Although all the news outlets’ accounts covered events in Syria, they engaged with social media users at different times and in different volumes. Taking a comparative approach, it is possible to see how Twitter users responded to the content produced by international broadcasters. This approach highlights that different organizations were valued more highly at particular times during August, as shown in the graph below.
This graph shows the “engagement profile” of each of the organizations, highlighting that @BBCBreaking attracted large spikes of interest which dissipated rapidly. In contrast, the @RT_com account built a level engagement and sustained that engagement over the following days. This data and the analysis in the report allow international broadcasters and public diplomacy organizations to develop a greater understanding of their social media accounts’ impact and value. With this insight, organizations can begin to consider what type of engagement profile they seek to achieve, be it consistent moderate levels of interaction or occasional sharp spikes. Organizations might also consider whether there is a difference between the users who engage during a sharp spike in traffic, and those who engage consistently during quieter periods. If there is an appreciable difference in the users, should one group be prioritized over the others in terms of responses or when planning future events? (Readers can examine the graph in greater detail by using the interactive version at WandrenPD).

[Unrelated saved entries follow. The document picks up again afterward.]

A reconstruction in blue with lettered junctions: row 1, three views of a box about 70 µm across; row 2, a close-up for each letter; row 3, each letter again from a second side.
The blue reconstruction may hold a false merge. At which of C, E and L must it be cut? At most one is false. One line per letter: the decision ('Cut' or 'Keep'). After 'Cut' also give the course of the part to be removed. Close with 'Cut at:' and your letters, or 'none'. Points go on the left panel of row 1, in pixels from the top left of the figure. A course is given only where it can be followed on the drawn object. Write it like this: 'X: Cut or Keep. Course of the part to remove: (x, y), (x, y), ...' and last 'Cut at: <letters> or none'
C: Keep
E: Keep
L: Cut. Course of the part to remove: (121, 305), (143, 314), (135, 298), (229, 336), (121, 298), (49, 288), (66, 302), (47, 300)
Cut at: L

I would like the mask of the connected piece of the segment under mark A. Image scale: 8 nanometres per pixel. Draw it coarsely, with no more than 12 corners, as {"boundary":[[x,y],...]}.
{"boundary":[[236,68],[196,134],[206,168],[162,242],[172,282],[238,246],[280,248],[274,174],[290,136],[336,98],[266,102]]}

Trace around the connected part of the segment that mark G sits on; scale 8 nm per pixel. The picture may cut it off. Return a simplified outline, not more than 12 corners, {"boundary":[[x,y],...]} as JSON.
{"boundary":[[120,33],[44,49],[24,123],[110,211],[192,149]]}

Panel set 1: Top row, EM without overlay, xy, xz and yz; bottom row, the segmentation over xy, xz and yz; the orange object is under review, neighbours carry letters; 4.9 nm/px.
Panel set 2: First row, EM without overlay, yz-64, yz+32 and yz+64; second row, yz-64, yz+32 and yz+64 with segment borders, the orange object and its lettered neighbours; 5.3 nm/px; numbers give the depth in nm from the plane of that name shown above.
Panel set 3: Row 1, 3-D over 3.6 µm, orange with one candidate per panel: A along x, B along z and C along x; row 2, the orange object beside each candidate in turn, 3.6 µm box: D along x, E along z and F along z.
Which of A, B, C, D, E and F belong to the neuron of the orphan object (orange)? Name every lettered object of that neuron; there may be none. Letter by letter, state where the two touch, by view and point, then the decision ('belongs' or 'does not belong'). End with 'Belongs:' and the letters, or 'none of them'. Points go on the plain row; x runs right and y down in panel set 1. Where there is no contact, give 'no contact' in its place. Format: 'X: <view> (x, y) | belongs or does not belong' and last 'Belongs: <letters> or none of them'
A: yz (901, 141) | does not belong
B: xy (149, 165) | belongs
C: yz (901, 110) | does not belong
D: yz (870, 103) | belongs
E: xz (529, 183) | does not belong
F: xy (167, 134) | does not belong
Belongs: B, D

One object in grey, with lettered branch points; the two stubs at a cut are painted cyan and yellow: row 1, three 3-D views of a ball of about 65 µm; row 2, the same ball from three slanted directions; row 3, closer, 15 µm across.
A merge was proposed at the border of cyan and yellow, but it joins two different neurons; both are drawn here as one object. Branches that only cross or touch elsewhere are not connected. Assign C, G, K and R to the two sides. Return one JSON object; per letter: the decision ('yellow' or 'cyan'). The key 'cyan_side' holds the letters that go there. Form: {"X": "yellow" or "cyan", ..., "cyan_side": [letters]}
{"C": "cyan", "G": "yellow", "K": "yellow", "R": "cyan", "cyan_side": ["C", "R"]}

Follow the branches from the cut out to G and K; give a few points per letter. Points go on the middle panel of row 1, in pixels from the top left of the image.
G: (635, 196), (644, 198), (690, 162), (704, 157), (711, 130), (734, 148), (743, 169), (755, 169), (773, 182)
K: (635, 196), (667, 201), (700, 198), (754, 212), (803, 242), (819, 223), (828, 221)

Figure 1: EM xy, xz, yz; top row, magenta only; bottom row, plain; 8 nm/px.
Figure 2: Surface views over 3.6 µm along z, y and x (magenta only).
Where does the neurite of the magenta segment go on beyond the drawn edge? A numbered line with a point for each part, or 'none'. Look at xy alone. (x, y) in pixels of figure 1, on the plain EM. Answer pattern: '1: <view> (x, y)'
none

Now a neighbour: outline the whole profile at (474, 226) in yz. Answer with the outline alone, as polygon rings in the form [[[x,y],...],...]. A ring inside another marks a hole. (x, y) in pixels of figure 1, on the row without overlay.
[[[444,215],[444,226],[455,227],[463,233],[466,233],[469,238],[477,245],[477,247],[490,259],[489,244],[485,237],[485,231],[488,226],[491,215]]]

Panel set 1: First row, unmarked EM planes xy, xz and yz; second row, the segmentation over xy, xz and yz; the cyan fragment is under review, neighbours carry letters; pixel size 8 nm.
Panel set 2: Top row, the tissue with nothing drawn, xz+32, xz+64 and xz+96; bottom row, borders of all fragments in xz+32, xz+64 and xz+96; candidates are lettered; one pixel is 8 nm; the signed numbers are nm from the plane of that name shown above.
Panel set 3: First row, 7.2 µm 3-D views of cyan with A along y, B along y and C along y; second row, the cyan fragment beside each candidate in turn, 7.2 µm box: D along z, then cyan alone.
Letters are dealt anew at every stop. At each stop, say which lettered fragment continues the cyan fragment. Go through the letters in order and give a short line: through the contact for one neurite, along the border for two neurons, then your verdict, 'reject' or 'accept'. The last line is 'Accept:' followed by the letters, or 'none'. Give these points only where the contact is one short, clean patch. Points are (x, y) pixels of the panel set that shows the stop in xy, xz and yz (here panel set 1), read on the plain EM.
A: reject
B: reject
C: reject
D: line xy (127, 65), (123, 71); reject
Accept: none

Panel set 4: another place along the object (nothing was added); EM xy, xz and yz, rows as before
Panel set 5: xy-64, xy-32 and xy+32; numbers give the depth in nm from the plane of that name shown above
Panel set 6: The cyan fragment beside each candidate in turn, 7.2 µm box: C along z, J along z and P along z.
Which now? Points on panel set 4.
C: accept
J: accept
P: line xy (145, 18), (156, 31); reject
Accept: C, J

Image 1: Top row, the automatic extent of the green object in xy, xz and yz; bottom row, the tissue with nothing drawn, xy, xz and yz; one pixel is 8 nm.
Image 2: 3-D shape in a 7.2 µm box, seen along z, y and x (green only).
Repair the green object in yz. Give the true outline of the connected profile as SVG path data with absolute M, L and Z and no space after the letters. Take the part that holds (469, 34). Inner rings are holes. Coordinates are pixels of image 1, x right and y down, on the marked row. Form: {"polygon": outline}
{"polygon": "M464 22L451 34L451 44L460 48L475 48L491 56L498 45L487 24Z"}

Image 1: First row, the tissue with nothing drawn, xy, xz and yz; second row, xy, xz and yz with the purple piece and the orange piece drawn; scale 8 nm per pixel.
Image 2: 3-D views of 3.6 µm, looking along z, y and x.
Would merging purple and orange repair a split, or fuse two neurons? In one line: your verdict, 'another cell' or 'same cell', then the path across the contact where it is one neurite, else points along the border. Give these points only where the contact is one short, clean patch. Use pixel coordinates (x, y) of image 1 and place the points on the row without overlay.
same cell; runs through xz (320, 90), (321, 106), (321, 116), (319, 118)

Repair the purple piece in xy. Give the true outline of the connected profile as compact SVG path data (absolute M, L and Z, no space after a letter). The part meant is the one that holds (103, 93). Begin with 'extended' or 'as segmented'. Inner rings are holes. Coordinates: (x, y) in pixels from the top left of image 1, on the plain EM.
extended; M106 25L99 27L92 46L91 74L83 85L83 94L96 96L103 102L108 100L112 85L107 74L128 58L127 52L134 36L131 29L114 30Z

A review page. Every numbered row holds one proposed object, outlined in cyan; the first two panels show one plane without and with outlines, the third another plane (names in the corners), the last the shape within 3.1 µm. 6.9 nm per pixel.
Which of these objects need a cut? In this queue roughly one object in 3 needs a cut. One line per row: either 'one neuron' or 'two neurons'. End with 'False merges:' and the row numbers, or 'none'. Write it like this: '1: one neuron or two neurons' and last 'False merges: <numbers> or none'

While technology can be disruptive for broadcasters, diplomats, and scholars, it can also be empowering, as shown in these two examples, for those seeking to understand behavior within complex environments. One of the biggest problems in making this happen is the gap between diplomats and the current big data tools. This is a physical gap, given the restrictions on what software can be run on computers available to diplomats, but it is also a cognitive gap, a two-way lack of understanding between big data and diplomatic communities. To make use of available insights and to operate the “21st century tool kit for public diplomacy” will require diplomats trained in the skills of classical diplomacy and the analytical technologies of the 21st century.